The price of food at this year’s Cheyenne Frontier Days has caught the attention of some fairgoers this year as exorbitant.
‘Criminal’ Turkey Legs
Carrying two heaping platters of ribbon chips, Logan, Utah, resident Nick Long described charging $20 for a turkey leg as “criminal.”
“I swear it’s doubled,” Long said about the food prices at CFD.
Long and his wife Courtney grew up in Cheyenne and have been going to Cheyenne Frontier Days since they were children. Neither remember food prices being this high.
“The turkey legs used to be $10-$12,” Courtney said. “We were going to get one until we saw the cost. It’s not worth it.”
So the Longs opted for the ribbon-cut potato chips, costing a slightly more affordable $25 for the two plates topped with a leaning tower of chips drenched in neon yellow melted cheddar cheese.
But CFD is a fair, not exactly the place people expect to find bargain-basement prices on food.
Cheyenne resident Beth Thompson has been attending CFD for many years as well and said this year’s prices are fair.
“I don’t think they’re too exorbitant,” she said, clutching a footlong hot dog in a firm grasp.
Much More To The Picture
Nate Janousek, who runs Fun Biz Concessions, the food vendor for Cheyenne Frontier Days, said their prices haven’t increased in a few years. Despite inflation cutting into his profit margins, Janousek said he has kept his prices steady to look out for customers.
“I try to really not pass that on to the customer,” he said.
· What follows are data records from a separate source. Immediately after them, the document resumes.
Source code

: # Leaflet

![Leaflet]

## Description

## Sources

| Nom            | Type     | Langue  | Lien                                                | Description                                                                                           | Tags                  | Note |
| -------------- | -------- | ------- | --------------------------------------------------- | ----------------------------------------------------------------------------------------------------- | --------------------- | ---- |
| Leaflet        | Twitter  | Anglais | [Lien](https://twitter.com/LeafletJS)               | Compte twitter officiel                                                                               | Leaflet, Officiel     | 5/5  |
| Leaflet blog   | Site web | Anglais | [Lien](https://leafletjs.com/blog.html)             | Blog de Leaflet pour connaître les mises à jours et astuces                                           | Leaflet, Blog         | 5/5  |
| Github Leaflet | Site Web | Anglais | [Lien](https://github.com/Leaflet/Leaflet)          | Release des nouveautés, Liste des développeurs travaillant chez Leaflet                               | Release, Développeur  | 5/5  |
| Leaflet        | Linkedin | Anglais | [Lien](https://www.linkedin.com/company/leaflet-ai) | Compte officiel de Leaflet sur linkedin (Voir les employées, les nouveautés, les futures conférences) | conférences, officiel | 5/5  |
Janousek said food vendors at fairs and rodeos have about five times more overhead costs than what a typical restaurant or grocery store has. One of the main costs comes from transporting all of the food, which is kept refrigerated in trailers that run 24-hours a day on diesel fuel.
“Everything here, as far as what costs we’re getting here, is substantially higher than what you see in mainstream America,” he said. “That’s why things at rodeos and festivals cost a little more.”
Janousek said none of the more than 225 employees he has working at CFD are paid less than $15 an hour, not including tips. He also hosts one meal from a sit-down restaurant for his employees each day during the fair, a cost he said runs into the thousands of dollars. He’s also providing his staff housing while they work at the event.
One of the more affordable food options at this year’s Cheyenne Frontier Days is Dickey’s Barbecue Pit, which has three locations at the event. Brian Martel, general manager of the Dickey’s in Cheyenne, said offering a slightly more affordable option is their goal. Their turkey legs are $18 each.
“We just want to offer the best quality experience we can to make Cheyenne Frontier Days enjoyable for everyone,” Martel said.
Fort Collins, Colorado, brothers David and Daniel Miller said they have an expectation when going to an event like a concert or fair that prices are going to be higher than they would see outside that setting.
“I think these prices are pretty fair,” David Miller said.
Also, specialty items like funnel cakes and turkey legs typically aren’t readily available at an everyday store.
“A lot of this stuff you can only get once a year at a fair or a rodeo,” Janousek said.
Steep For All
But all of that doesn’t persuade Miles City, Montana, residents Lonnie and Norma Loomis, who have been going to and participating in rodeos their whole lives.
“I thought it was a bit high,” Norma Loomis said of this year’s food prices.
On Thursday, the couple chowed down on a $14 hamburger and $12 hot dog they both found to be fairly mediocre. Norma said her burger could’ve been a little hotter while Lonnie said his hot dog bun was crispy and chunky.
But Lonnie also acknowledged that everything is more expensive these days, mentioning how the three nights of lodging he is paying for at the local Motel 6 costs $650.
“For $650, it better have a happy ending and a jacuzzi,” he said with a laugh.
And You Can’t Use EBT
Kyra Morton expressed frustration to Cowboy State Daily that none of the vendors at Cheyenne Frontier Days accept food stamps, a payment officially known as an Electronic Benefits Transfer (EBT).
“This is a form of discrimination,” Morton said. “I can’t afford $200 for a few hot dogs at the carnival. Because they don’t accept EBT cards, we all went hungry. Will not go back.”
Janousek said he could offer lower food quality if he wanted to. He only serves certified angus beef at Cheyenne Frontier Days, which he said is part of his effort to give customers “a premium experience.”
“With inflation, our dollars have gotten thinner and thinner,” he said. “We have not passed these increases on to the consumer because it’s an important part of the guest experience at Frontier Days.”